The NCC approved and encouraged resource sharing among network operators and secured right of passage, RoP, for all telecommunications companies and suppliers for easy movement during the lockdown. These measures enabled the operators to service their base stations and ensured seamless services for telecom consumers who increasingly relied on the networks during the pandemic.
Also, the NCC, working with the ministry of communications and digital economy, is resolving the problem of high cost of right of way, RoW, with the Nigerian Governors Forum, NGF. Through such engagements the state governors have lent their support for a robust broadband infrastructure.
“The Commission is hopeful that with the reduction in RoW, which will automatically result in reduction in capital expenditure, CAPEX, by the network operators, telecom companies will sooner than later reciprocate the gesture by making their services more affordable to Nigerians,” Prof. Umar Danbatta, executive vice chairman of the NCC, said.
Danbatta said that regulatory efforts have also resulted in a Presidential approval directing Security Agencies to protect Information and Communication Technology, ICT, and telecom facilities as critical national assets. He said this has helped to safeguard telecom infrastructure for the greater role telecom has to play with the outbreak of Covid-19 pandemic.
He stated this at the first edition of the Virtual Telecom Consumer Parliament, V-TCP, hosted by the commission in Abuja on Friday, August 21, with the theme: “Impact of Covid-19 on Telecoms Service Delivery.” 
 
The Telecom Consumer Parliament is NCC’s flagship forum for in-depth engagement with service providers to discuss issues of contemporary interest affecting consumers of telecom services in the country.

Citing an International Telecommunications Union, ITU, report, the executive vice chairman said with the pandemic, some telecom operators and platforms are reporting demand spike, especially in data usage and volume of calls, as high as 800 per cent since the outbreak of the pandemic.

Regardless of this, Danbatta said the Commission and the mobile network operators needed to play their roles in sustaining quality of service delivery and quality of experience by the consumers, who are critical stakeholders in the telecoms sector.

Danbatta said the NCC, in conjunction with the supervising Ministry developed e-platforms to handle all requests from the licensees to ensure that regulatory services are provided to sustain service delivery to subscribers.
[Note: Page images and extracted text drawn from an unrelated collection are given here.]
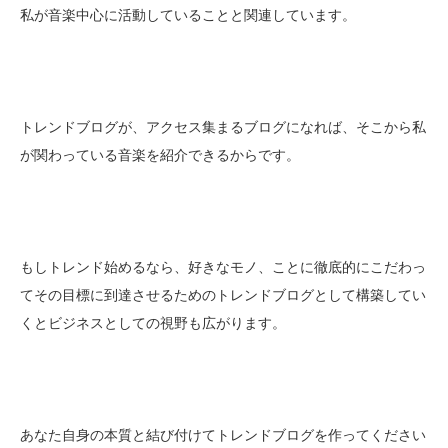
私が音楽中心に活動していることと関連しています。
トレンドブログが、アクセス集まるブログになれば、そこから私
が関わっている音楽を紹介できるからです。
もしトレンド始めるなら、好きなモノ、ことに徹底的にこだわっ
てその目標に到達させるためのトレンドブログとして構築してい
くとビジネスとしての視野も広がります。
あなた自身の本質と結び付けてトレンドブログを作ってください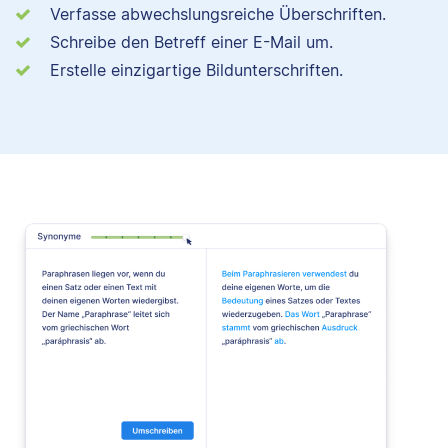
Verfasse abwechslungsreiche Überschriften.
Schreibe den Betreff einer E-Mail um.
Erstelle einzigartige Bildunterschriften.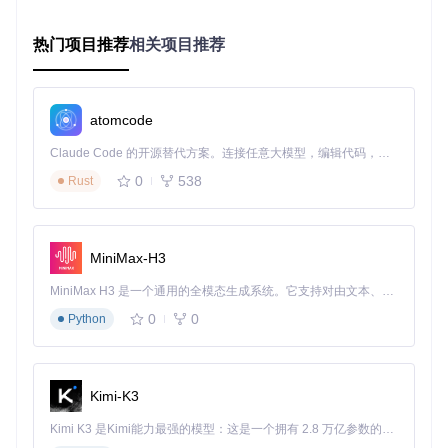
SDR++的核心优势在于其精心设计的模块化架构，将复杂的无
线电信号处理流程分解为相互独立又可灵活组合的功能模块。
这种设计不仅简化了代码维护，更为用户提供了按需配置的个
热门项目推荐
相关项目推荐
性化信号处理体验。
信号处理核心链解析 🛠️
atomcode
SDR++的信号处理流程从硬件采集到最终音频输出，经历了完
整的信号转换过程：
Claude Code 的开源替代方案。连接任意大模型，编辑代码，运行命令，自动验证 — 全自动执行。用 Rust 构建，极致性能。 ｜ An open-source alternative to Claude Code. Connect any LLM, edit code, run commands, and verify changes — autonomously. Built in Rust for speed. Get Started
信号采集
：通过硬件抽象层从SDR设备获取原始I/Q采样数
0
538
Rust
据
前端处理
：包含增益控制、DC偏移消除和滤波等预处理
频率转换
：通过数字下变频(DDC)将信号转换到基带
MiniMax-H3
解调处理
：根据信号类型选择合适的解调算法（AM/FM/S
SB等）
MiniMax H3 是一个通用的全模态生成系统。它支持对由文本、图像、视频和音频组成的多模态上下文进行统一理解，并能生成分辨率高达 2K、时长可达 15 秒的带原生立体声音频的视频。得益于面向任务泛化的系统设计，H3 在预训练阶段就已具备广泛的多模态上下文理解与生成能力，能够出色地执行复杂的多模态指令。
音频处理
：音量控制、滤波和音频输出
0
0
Python
SDR++软件界面功能区域：展示了FFT频谱显示、瀑布图和控
制面板的布局，直观呈现信号处理各环节的可视化结果
Kimi-K3
关键技术模块探秘
Kimi K3 是Kimi能力最强的模型：这是一个拥有 2.8 万亿参数的混合专家（MoE）模型，具备原生视觉理解能力，并支持 100 万 token 的上下文窗口。
「核心信号处理模块」
core/src/dsp
包含了SDR++的信号处理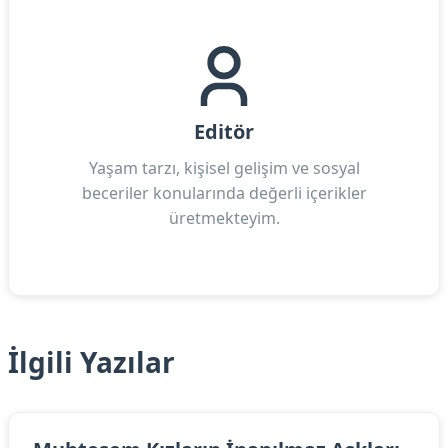
Editör
Yaşam tarzı, kişisel gelişim ve sosyal
beceriler konularında değerli içerikler
üretmekteyim.
İlgili Yazılar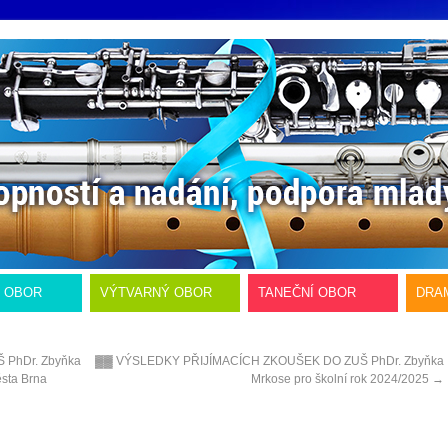
Í OBOR
VÝTVARNÝ OBOR
TANEČNÍ OBOR
DRA
Š PhDr. Zbyňka
▓▓ VÝSLEDKY PŘIJÍMACÍCH ZKOUŠEK DO ZUŠ PhDr. Zbyňka
sta Brna
Mrkose pro školní rok 2024/2025
→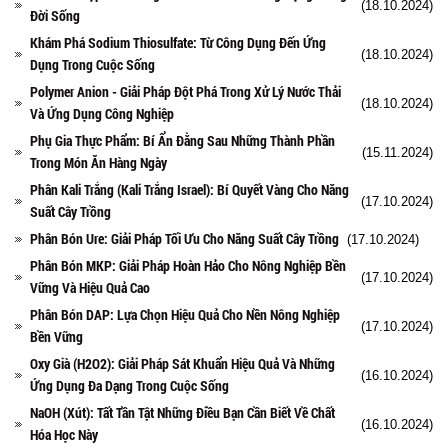
(18.10.2024)
Đời Sống
Khám Phá Sodium Thiosulfate: Từ Công Dụng Đến Ứng
(18.10.2024)
Dụng Trong Cuộc Sống
Polymer Anion - Giải Pháp Đột Phá Trong Xử Lý Nước Thải
(18.10.2024)
Và Ứng Dụng Công Nghiệp
Phụ Gia Thực Phẩm: Bí Ẩn Đằng Sau Những Thành Phần
(15.11.2024)
Trong Món Ăn Hàng Ngày
Phân Kali Trắng (Kali Trắng Israel): Bí Quyết Vàng Cho Năng
(17.10.2024)
Suất Cây Trồng
Phân Bón Ure: Giải Pháp Tối Ưu Cho Năng Suất Cây Trồng
(17.10.2024)
Phân Bón MKP: Giải Pháp Hoàn Hảo Cho Nông Nghiệp Bền
(17.10.2024)
Vững Và Hiệu Quả Cao
Phân Bón DAP: Lựa Chọn Hiệu Quả Cho Nền Nông Nghiệp
(17.10.2024)
Bền Vững
Oxy Già (H2O2): Giải Pháp Sát Khuẩn Hiệu Quả Và Những
(16.10.2024)
Ứng Dụng Đa Dạng Trong Cuộc Sống
NaOH (Xút): Tất Tần Tật Những Điều Bạn Cần Biết Về Chất
(16.10.2024)
Hóa Học Này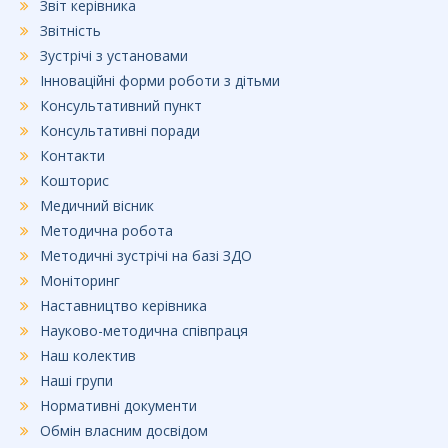
Звіт керівника
Звітність
Зустрічі з установами
Інноваційні форми роботи з дітьми
Консультативний пункт
Консультативні поради
Контакти
Кошторис
Медичний вісник
Методична робота
Методичні зустрічі на базі ЗДО
Моніторинг
Наставництво керівника
Науково-методична співпраця
Наш колектив
Наші групи
Нормативні документи
Обмін власним досвідом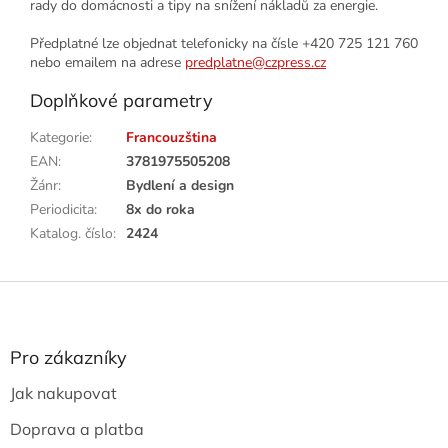
rady do domácnosti a tipy na snížení nákladů za energie.
Předplatné lze objednat telefonicky na čísle +420 725 121 760
nebo emailem na adrese
predplatne@czpress.cz
Doplňkové parametry
Kategorie
:
Francouzština
EAN
:
3781975505208
Žánr
:
Bydlení a design
Periodicita
:
8x do roka
Katalog. číslo
:
2424
Z
á
p
a
Pro zákazníky
t
Jak nakupovat
í
Doprava a platba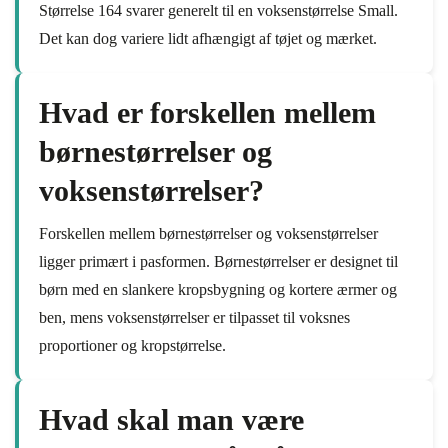
Størrelse 164 svarer generelt til en voksenstørrelse Small.
Det kan dog variere lidt afhængigt af tøjet og mærket.
Hvad er forskellen mellem
børnestørrelser og
voksenstørrelser?
Forskellen mellem børnestørrelser og voksenstørrelser
ligger primært i pasformen. Børnestørrelser er designet til
børn med en slankere kropsbygning og kortere ærmer og
ben, mens voksenstørrelser er tilpasset til voksnes
proportioner og kropstørrelse.
Hvad skal man være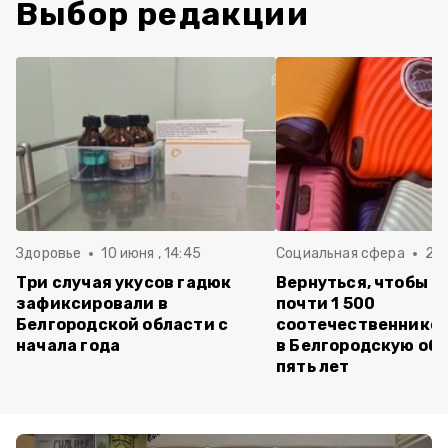
Выбор редакции
Здоровье
10 июня , 14:45
Социальная сфера
20 
Три случая укусов гадюк
Вернуться, чтобы о
зафиксировали в
почти 1 500
Белгородской области с
соотечественников
начала года
в Белгородскую обл
пять лет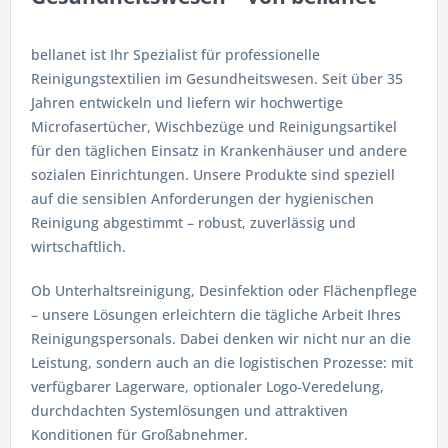
bellanet ist Ihr Spezialist für professionelle
Reinigungstextilien im Gesundheitswesen. Seit über 35
Jahren entwickeln und liefern wir hochwertige
Microfasertücher, Wischbezüge und Reinigungsartikel
für den täglichen Einsatz in Krankenhäuser und andere
sozialen Einrichtungen. Unsere Produkte sind speziell
auf die sensiblen Anforderungen der hygienischen
Reinigung abgestimmt – robust, zuverlässig und
wirtschaftlich.
Ob Unterhaltsreinigung, Desinfektion oder Flächenpflege
– unsere Lösungen erleichtern die tägliche Arbeit Ihres
Reinigungspersonals. Dabei denken wir nicht nur an die
Leistung, sondern auch an die logistischen Prozesse: mit
verfügbarer Lagerware, optionaler Logo-Veredelung,
durchdachten Systemlösungen und attraktiven
Konditionen für Großabnehmer.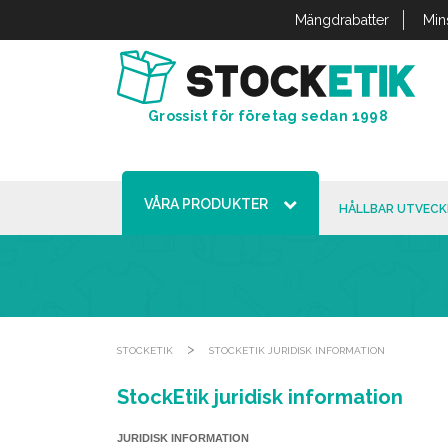
Cookie- hanteringspanel
Mängdrabatter
Min
Grossist för företag sedan 1998
VÅRA PRODUKTER
HÅLLBAR UTVECK
>
STOCKETIK
STOCKETIK JURIDISK INFORMATION
StockEtik juridisk information
JURIDISK INFORMATION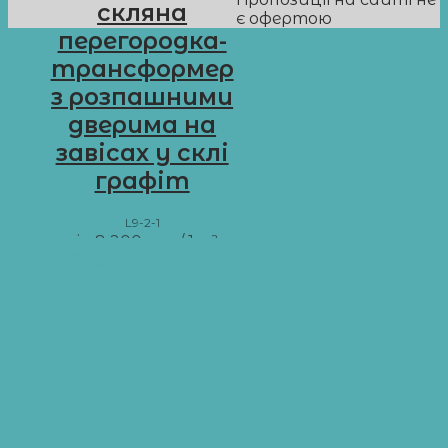
скляна
є офертою
перегородка-
трансформер
з розпашними
дверима на
завісах у склі
графіт
L9-2-1
від
8 200
грн
/ 1 м²
Додати в кошик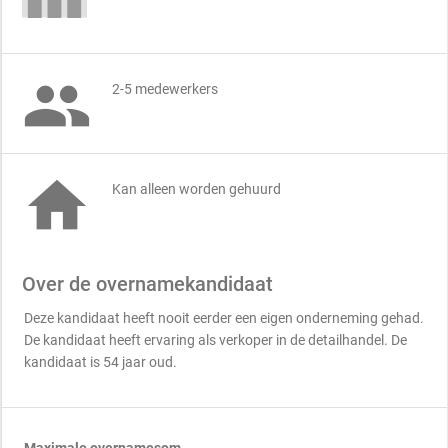

2-5 medewerkers

Kan alleen worden gehuurd
Over de overnamekandidaat
Deze kandidaat heeft nooit eerder een eigen onderneming gehad.
De kandidaat heeft ervaring als verkoper in de detailhandel. De
kandidaat is 54 jaar oud.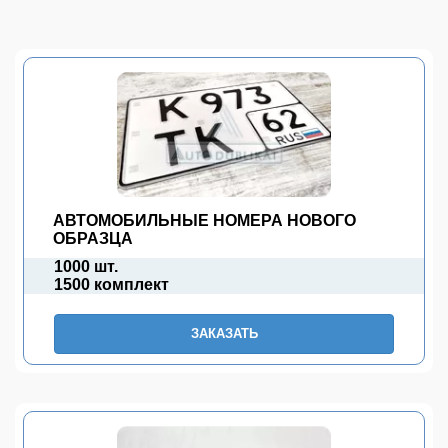
АВТОМОБИЛЬНЫЕ НОМЕРА НОВОГО
ОБРАЗЦА
1000 шт.
1500 комплект
ЗАКАЗАТЬ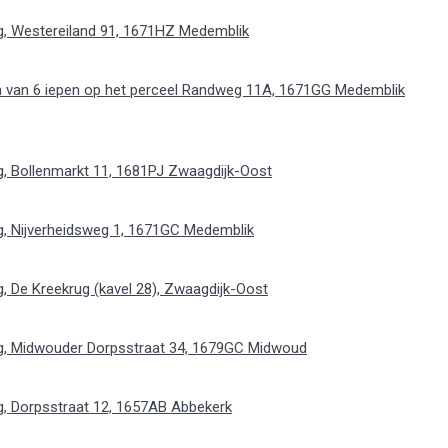
, Westereiland 91, 1671HZ Medemblik
n van 6 iepen op het perceel Randweg 11A, 1671GG Medemblik
, Bollenmarkt 11, 1681PJ Zwaagdijk-Oost
, Nijverheidsweg 1, 1671GC Medemblik
 De Kreekrug (kavel 28), Zwaagdijk-Oost
g, Midwouder Dorpsstraat 34, 1679GC Midwoud
, Dorpsstraat 12, 1657AB Abbekerk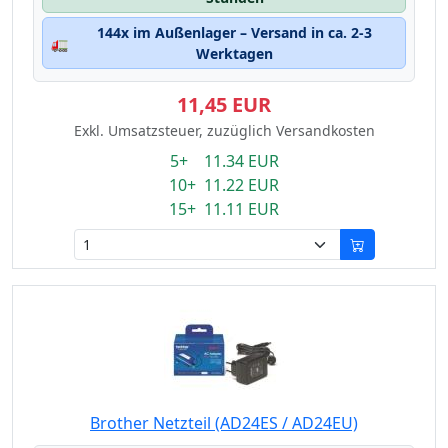
144x im Außenlager – Versand in ca. 2-3
🚛
Werktagen
11,45 EUR
Exkl. Umsatzsteuer, zuzüglich Versandkosten
5+ 11.34 EUR
10+ 11.22 EUR
15+ 11.11 EUR
Brother Netzteil (AD24ES / AD24EU)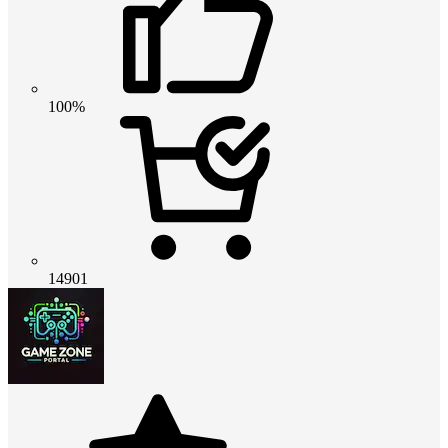
100%
14901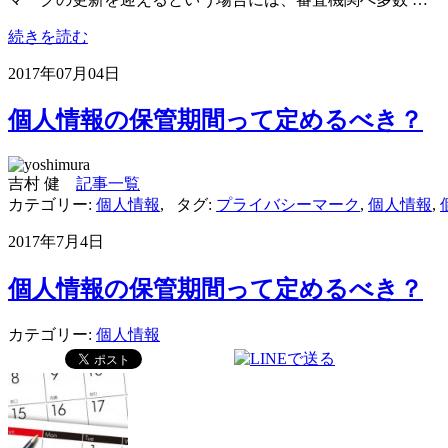
続きを読む
2017年07月04日
個人情報の保管期間って定めるべき？
吉村 健
記事一覧
カテゴリー:
個人情報
,
タグ:
プライバシーマーク
,
個人情報
,
2017年7月4日
個人情報の保管期間って定めるべき？
カテゴリー:
個人情報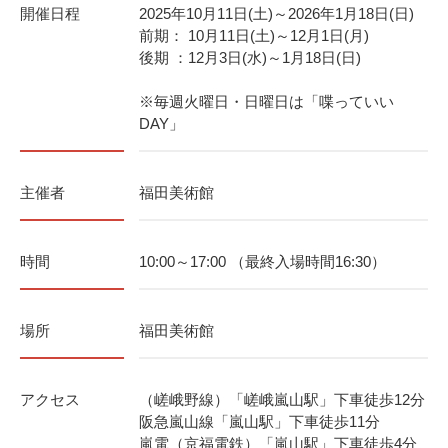
開催日程
2025年10月11日(土)～2026年1月18日(日)
前期： 10月11日(土)～12月1日(月)
後期 ：12月3日(水)～1月18日(日)
※毎週火曜日・日曜日は「喋っていい
DAY」
主催者
福田美術館
時間
10:00～17:00 （最終入場時間16:30）
場所
福田美術館
アクセス
（嵯峨野線）「嵯峨嵐山駅」下車徒歩12分
阪急嵐山線「嵐山駅」下車徒歩11分
嵐電（京福電鉄）「嵐山駅」下車徒歩4分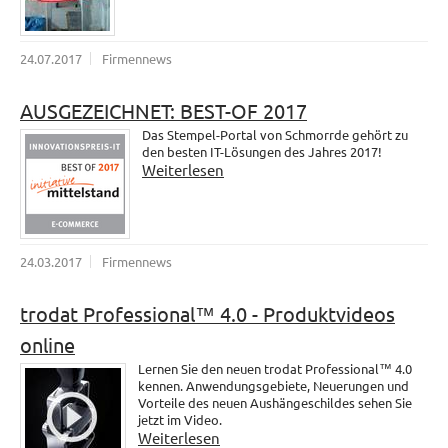
24.07.2017
Firmennews
AUSGEZEICHNET: BEST-OF 2017
Das Stempel-Portal von Schmorrde gehört zu
den besten IT-Lösungen des Jahres 2017!
Weiterlesen
24.03.2017
Firmennews
trodat Professional™ 4.0 - Produktvideos
online
Lernen Sie den neuen trodat Professional™ 4.0
kennen. Anwendungsgebiete, Neuerungen und
Vorteile des neuen Aushängeschildes sehen Sie
jetzt im Video.
Weiterlesen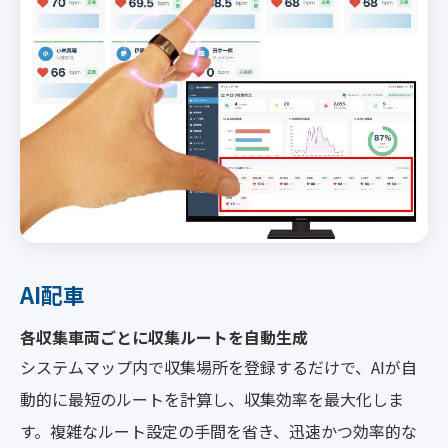
AI配車
各収集車両ごとに収集ルートを自動生成
システムマップ内で収集場所を登録するだけで、AIが自
動的に最短のルートを計算し、収集効率を最大化しま
す。複雑なルート設定の手間を省き、迅速かつ効率的な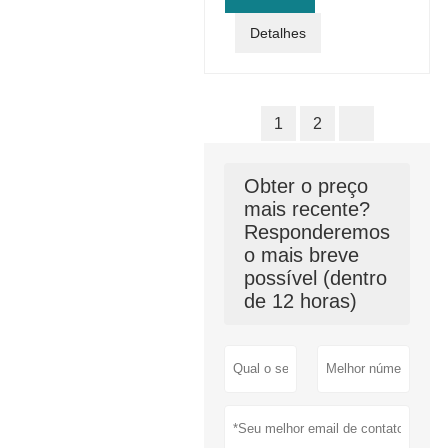
Detalhes
1
2
Obter o preço
mais recente?
Responderemos
o mais breve
possível (dentro
de 12 horas)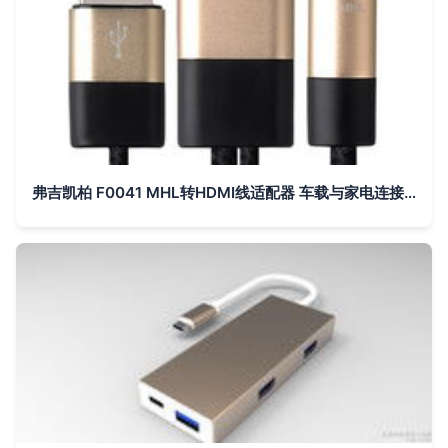
弗吉凯柏 F0041 MHL转HDMI线适配器 车载与家电连接的便捷桥梁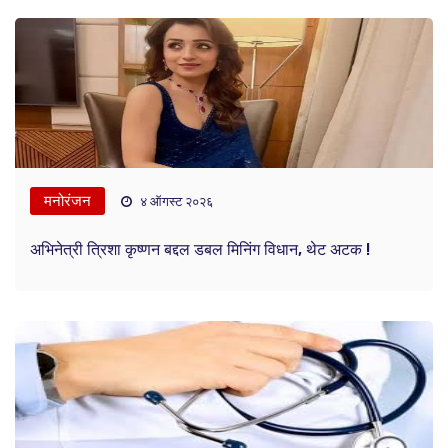
मनोरंजन
४ ऑगस्ट २०२६
अभिनेत्री त्रिशा कृष्णन बद्दल डबल मिनिंग विधान, थेट अटक !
But Danbatta has strongly charged the service providers to constantly upgrade and expand their network capacity in order to deliver top-notch QoS to their consumers.
Earlier, Adeleke Adewolu, executive commissioner, Stakeholder Management, showed the various Quality of Service, QoS, indicators for the second quarter of the year across the networks and how the consumer quality of experience by the over 192 million telecom consumers in the country.